Mais l’élan technologique suscite des questions. Certains redoutent que l’intelligence artificielle n’appauvrisse l’inventivité, d’autres y voient un moyen de démocratiser la lecture. « Il faut apprivoiser ces algorithmes sans leur céder la place de l’auteur », souligne un éditeur béninois.
Les panels ont également insisté sur la nécessité d’infrastructures numériques fiables sur le continent. Sans connexion stable ni solutions de paiement adaptées, préviennent plusieurs intervenants, les catalogues virtuels resteront hors d’atteinte de nombre de bibliothèques et de lecteurs ruraux.
Le regard du Congo-Brazzaville
Invité à partager son expérience, Thierry Paul Ifoundza a rappelé l’importance du livre comme trait d’union entre la République du Congo et sa diaspora. Selon lui, la diffusion numérique ouvre une fenêtre pour faire connaître les lettres congolaises auprès d’un lectorat francophone plus large.

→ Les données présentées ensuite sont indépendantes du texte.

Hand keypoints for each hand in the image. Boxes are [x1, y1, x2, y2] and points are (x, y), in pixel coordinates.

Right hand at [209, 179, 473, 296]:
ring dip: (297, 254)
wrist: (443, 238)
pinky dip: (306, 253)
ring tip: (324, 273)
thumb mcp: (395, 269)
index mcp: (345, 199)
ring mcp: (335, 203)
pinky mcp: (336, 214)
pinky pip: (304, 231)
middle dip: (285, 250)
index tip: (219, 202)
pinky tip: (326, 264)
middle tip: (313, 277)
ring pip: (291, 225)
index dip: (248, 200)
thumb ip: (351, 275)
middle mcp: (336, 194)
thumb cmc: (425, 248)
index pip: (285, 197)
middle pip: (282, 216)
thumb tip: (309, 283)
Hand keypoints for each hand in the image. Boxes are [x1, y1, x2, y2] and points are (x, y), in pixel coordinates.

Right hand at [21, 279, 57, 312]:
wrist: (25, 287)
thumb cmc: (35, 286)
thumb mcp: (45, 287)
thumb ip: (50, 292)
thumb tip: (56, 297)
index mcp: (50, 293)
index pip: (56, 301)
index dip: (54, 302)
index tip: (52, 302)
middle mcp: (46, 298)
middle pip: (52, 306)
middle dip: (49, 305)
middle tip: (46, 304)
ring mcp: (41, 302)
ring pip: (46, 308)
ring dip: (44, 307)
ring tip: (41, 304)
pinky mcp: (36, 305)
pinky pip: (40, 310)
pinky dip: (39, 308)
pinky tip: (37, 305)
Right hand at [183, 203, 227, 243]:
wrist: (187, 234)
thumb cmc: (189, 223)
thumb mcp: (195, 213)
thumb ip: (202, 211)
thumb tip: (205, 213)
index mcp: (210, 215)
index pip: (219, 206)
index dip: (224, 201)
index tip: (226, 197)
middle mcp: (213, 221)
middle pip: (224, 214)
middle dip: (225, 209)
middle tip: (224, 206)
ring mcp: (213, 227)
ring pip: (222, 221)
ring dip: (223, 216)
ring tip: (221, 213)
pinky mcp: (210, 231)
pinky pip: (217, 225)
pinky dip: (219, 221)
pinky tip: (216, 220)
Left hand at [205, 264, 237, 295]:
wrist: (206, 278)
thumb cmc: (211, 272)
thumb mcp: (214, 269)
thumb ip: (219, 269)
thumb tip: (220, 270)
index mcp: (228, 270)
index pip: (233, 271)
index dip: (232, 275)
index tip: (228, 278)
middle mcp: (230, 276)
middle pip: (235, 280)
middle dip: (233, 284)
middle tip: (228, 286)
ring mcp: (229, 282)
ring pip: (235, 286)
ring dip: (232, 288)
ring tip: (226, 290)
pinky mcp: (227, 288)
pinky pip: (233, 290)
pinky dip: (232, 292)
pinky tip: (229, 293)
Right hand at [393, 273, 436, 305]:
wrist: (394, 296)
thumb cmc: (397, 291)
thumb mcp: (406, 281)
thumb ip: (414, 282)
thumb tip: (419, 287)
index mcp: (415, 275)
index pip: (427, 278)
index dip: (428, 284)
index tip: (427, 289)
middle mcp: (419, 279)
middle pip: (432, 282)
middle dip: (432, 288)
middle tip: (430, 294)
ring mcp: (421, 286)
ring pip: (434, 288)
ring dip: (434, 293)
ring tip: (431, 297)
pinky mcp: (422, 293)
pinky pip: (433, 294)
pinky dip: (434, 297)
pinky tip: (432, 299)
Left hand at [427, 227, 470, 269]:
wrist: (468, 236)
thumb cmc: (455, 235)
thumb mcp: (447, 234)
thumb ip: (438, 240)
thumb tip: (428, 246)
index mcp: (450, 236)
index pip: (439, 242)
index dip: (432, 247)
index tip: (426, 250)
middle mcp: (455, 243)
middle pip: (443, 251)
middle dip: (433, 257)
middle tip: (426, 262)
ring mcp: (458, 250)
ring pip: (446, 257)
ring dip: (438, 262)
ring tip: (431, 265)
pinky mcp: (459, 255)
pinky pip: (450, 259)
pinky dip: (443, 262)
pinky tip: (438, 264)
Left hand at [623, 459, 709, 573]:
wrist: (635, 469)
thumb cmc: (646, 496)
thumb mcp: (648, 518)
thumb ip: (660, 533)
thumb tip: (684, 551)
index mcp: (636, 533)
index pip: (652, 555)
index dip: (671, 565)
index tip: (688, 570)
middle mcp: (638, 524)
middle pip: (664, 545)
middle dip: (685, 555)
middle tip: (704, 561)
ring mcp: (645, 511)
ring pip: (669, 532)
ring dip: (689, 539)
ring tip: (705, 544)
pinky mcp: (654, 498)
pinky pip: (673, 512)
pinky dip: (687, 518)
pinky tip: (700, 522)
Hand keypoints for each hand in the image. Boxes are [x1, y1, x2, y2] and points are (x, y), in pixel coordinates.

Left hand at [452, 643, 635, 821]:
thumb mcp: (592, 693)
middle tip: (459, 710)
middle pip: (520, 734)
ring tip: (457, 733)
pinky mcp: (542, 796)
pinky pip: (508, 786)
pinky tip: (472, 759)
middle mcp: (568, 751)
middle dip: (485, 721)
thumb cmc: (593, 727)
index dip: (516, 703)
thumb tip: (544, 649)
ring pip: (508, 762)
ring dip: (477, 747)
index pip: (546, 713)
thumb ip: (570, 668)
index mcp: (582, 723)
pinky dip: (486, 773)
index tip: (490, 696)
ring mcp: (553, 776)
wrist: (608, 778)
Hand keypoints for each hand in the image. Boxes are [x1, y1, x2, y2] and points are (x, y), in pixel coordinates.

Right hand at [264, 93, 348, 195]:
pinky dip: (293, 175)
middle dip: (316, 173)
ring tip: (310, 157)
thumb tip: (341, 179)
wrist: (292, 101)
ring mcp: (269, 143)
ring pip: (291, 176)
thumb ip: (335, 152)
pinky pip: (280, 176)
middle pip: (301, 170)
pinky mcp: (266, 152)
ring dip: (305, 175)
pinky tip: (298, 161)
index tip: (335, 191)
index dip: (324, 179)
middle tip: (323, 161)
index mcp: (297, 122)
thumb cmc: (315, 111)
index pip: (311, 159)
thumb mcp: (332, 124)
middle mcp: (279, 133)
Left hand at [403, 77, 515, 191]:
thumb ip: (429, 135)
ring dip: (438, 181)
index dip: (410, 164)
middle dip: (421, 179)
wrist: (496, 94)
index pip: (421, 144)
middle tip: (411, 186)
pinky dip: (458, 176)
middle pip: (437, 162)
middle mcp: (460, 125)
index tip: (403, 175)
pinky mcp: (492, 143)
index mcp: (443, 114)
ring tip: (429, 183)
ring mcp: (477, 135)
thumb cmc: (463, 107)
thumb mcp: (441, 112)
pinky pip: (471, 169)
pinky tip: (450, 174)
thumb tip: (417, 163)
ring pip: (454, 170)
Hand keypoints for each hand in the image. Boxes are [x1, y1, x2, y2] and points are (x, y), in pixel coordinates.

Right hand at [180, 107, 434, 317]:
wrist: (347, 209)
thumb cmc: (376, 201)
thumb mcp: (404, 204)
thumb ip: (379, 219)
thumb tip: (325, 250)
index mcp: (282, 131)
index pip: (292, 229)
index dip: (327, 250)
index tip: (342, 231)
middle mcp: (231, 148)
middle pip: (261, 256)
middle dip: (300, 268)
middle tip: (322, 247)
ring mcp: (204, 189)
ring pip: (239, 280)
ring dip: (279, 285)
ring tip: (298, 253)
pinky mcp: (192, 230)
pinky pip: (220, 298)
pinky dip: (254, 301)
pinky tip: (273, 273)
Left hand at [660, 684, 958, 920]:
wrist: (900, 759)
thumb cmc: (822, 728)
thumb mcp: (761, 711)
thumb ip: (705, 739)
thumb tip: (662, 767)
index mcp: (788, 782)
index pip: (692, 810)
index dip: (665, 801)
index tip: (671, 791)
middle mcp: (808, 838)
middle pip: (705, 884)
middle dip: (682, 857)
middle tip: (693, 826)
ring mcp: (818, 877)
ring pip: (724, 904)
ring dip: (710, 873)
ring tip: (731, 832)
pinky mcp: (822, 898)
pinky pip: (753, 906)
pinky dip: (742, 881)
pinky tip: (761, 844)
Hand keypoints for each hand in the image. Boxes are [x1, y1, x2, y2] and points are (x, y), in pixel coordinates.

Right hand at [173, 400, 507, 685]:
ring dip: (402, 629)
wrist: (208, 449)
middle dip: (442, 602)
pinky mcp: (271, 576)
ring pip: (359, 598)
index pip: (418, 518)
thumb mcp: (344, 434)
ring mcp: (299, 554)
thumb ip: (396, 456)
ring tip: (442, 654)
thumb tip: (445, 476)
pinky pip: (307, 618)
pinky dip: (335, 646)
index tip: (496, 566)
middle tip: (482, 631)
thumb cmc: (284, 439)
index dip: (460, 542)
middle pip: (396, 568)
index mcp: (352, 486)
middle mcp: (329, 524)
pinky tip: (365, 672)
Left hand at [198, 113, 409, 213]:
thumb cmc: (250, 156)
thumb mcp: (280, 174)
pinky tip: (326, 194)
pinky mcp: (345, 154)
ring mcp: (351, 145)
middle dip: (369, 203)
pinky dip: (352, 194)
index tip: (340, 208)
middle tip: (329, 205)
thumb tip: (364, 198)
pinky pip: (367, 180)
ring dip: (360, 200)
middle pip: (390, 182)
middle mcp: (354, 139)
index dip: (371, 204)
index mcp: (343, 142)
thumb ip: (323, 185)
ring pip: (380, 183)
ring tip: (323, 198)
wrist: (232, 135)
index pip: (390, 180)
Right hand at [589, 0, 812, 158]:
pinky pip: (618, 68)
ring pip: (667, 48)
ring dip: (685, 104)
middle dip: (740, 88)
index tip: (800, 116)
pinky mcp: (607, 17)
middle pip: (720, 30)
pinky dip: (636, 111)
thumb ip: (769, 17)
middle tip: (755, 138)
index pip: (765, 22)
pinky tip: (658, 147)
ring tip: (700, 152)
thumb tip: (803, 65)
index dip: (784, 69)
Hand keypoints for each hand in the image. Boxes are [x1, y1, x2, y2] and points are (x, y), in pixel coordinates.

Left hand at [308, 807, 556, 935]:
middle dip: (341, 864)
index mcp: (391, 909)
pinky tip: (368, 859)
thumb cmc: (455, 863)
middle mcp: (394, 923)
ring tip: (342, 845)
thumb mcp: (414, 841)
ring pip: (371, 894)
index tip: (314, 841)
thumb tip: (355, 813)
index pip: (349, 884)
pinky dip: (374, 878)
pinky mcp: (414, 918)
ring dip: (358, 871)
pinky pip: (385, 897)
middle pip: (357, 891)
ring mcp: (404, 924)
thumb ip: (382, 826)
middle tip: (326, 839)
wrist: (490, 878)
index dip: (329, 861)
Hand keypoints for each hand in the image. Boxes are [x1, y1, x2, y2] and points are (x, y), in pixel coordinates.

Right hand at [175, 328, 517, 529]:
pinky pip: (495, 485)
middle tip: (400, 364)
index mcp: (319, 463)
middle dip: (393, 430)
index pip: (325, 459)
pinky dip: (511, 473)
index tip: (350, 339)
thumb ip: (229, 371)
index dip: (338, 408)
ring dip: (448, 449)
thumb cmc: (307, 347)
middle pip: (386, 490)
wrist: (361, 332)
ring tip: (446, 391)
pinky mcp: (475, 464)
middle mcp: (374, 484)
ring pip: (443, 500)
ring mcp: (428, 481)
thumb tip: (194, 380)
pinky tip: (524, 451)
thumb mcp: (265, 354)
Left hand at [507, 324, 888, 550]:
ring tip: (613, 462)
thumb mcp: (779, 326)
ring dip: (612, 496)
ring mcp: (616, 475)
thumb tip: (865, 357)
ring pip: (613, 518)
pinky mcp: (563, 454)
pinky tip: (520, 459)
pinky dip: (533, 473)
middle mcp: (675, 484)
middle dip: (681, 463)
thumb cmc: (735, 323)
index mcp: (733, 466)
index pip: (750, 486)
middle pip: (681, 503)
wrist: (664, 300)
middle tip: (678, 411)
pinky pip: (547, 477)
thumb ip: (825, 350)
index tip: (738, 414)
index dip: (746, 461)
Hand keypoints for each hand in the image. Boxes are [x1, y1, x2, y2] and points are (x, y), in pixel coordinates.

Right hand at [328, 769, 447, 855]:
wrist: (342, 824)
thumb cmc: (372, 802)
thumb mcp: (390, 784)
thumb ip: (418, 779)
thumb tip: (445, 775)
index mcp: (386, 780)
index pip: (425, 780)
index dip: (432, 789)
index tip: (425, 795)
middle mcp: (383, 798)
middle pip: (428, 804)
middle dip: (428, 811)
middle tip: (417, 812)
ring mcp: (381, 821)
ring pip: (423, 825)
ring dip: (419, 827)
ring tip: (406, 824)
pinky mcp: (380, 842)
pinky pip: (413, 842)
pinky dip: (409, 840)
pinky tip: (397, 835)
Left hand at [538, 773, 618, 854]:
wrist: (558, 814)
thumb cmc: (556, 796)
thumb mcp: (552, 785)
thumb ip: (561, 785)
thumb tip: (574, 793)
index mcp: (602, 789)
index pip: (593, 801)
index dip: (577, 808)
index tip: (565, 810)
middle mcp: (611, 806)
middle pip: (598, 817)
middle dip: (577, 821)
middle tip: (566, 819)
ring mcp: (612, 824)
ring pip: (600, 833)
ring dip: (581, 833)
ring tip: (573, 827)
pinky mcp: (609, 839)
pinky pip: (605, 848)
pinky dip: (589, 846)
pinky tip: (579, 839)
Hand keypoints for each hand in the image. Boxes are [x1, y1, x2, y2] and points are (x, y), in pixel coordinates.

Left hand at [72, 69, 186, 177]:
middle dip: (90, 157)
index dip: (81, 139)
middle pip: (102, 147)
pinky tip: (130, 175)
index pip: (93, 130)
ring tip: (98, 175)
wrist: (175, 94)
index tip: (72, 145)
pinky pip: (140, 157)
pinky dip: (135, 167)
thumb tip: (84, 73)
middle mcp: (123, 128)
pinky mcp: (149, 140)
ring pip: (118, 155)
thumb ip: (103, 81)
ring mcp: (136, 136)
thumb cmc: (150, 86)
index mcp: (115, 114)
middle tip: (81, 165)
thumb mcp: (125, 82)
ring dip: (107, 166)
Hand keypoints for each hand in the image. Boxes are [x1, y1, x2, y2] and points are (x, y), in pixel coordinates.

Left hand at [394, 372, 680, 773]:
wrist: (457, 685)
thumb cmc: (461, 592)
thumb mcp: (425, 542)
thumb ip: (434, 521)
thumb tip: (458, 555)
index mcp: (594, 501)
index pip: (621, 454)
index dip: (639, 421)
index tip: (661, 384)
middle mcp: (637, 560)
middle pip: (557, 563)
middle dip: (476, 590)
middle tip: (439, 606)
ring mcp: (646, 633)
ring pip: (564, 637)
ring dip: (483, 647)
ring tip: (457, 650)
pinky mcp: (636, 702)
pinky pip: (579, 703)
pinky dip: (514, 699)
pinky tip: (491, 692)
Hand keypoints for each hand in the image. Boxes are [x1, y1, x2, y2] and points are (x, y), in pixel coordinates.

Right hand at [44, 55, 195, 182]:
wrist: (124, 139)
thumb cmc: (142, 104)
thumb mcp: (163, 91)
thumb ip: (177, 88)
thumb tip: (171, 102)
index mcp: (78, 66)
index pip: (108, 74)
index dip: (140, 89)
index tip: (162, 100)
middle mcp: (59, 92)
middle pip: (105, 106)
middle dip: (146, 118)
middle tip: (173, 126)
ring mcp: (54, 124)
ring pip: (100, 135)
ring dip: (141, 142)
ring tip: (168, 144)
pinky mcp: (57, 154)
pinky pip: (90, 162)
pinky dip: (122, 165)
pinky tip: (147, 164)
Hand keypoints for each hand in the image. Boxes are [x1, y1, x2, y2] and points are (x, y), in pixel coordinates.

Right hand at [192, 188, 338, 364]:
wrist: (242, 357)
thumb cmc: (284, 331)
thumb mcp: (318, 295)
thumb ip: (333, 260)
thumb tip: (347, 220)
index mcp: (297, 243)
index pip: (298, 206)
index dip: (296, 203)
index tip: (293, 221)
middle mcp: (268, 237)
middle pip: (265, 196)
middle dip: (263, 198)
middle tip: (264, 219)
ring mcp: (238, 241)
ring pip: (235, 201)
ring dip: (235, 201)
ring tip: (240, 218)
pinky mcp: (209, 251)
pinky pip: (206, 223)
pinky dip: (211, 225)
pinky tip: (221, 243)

L’écrivain a toutefois prévenu qu’aucune technologie ne remplace la rigueur éditoriale. « Le numérique facilite l’autopublication, mais il faut des comités de lecture solides pour garantir la qualité », insiste-t-il, saluant l’engagement des maisons d’édition de Brazzaville présentes sur place.
La délégation congolaise a également évoqué les enjeux de formation. Les ateliers proposés à Cotonou seront intégrés, a-t-elle annoncé, à des programmes de résidences d’auteurs prévues au Centre national du livre et de la lecture de Pointe-Noire.
Frontières littéraires et identité
Un débat venu d’une communication sur la littérature togolaise a ravivé la question de l’identité des écrivains dans des zones frontalières où les cultures se chevauchent. Plusieurs voix ont constaté qu’un auteur peut être simultanément revendiqué par plusieurs nations sans que son œuvre en pâtisse.
Pour illustrer cette porosité, Ifoundza a cité la journaliste et autrice Svetlana Alexievitch, souvent partagée entre Ukraine et Biélorussie. Le parallèle a permis de montrer combien la mondialisation brouille les ancrages sans effacer la singularité des récits.
L’éveil des jeunes plumes
Moment fort du deuxième jour, une session hybride a relié la bibliothèque Bénin Excellence à Paris, accueillant des lycéens béninois et italiens autour du philosophe Victor Hountondji. L’échange visait à stimuler la créativité littéraire et à familiariser les élèves avec les pratiques éditoriales contemporaines.
Les intervenants ont encouragé les jeunes à tirer parti des outils numériques pour publier leurs premiers textes, tout en maintenant une exigence stylistique. La perspective d’une anthologie bilingue, évoquée à la fin de l’atelier, a suscité un enthousiasme palpable parmi les participants.
Ifoundza voit dans cette ouverture internationale « une manière d’enraciner le goût du livre dès le secondaire tout en préparant les écrivains de demain à la co-création interculturelle ». Ses propos ont été repris dans plusieurs médias locaux à l’issue du festival.
Langues africaines et traduction
La récurrence du sujet des langues africaines a rappelé l’écart persistant entre production et diffusion. Comment écrire en fon, kongo ou wolof et toucher un public étranger ? Faute de traducteurs formés, nombre de manuscrits restent confinés à leur terroir linguistique.
Plusieurs éditeurs ont plaidé pour des incubateurs dédiés à la traduction. La délégation congolaise a fait valoir sa propre initiative de bourses destinées aux traducteurs vers le français, estimant que la mutualisation régionale permettrait de réduire les coûts et de fluidifier les échanges.
Perspectives et distinctions
La remise de la médaille de promotion de la culture africaine à Thierry Paul Ifoundza a clôturé le Filab 2025 sur une note fédératrice. L’auteur affirme vouloir « porter plus haut la voix du Congo et, au-delà, celle d’un continent qui sait se réinventer ».
D’ores et déjà, les organisateurs fixent rendez-vous en 2026 avec l’ambition d’intégrer davantage le secteur audiovisuel. L’idée est d’articuler livre, cinéma et jeu vidéo afin de consolider un écosystème créatif capable de rivaliser sur les plateformes internationales.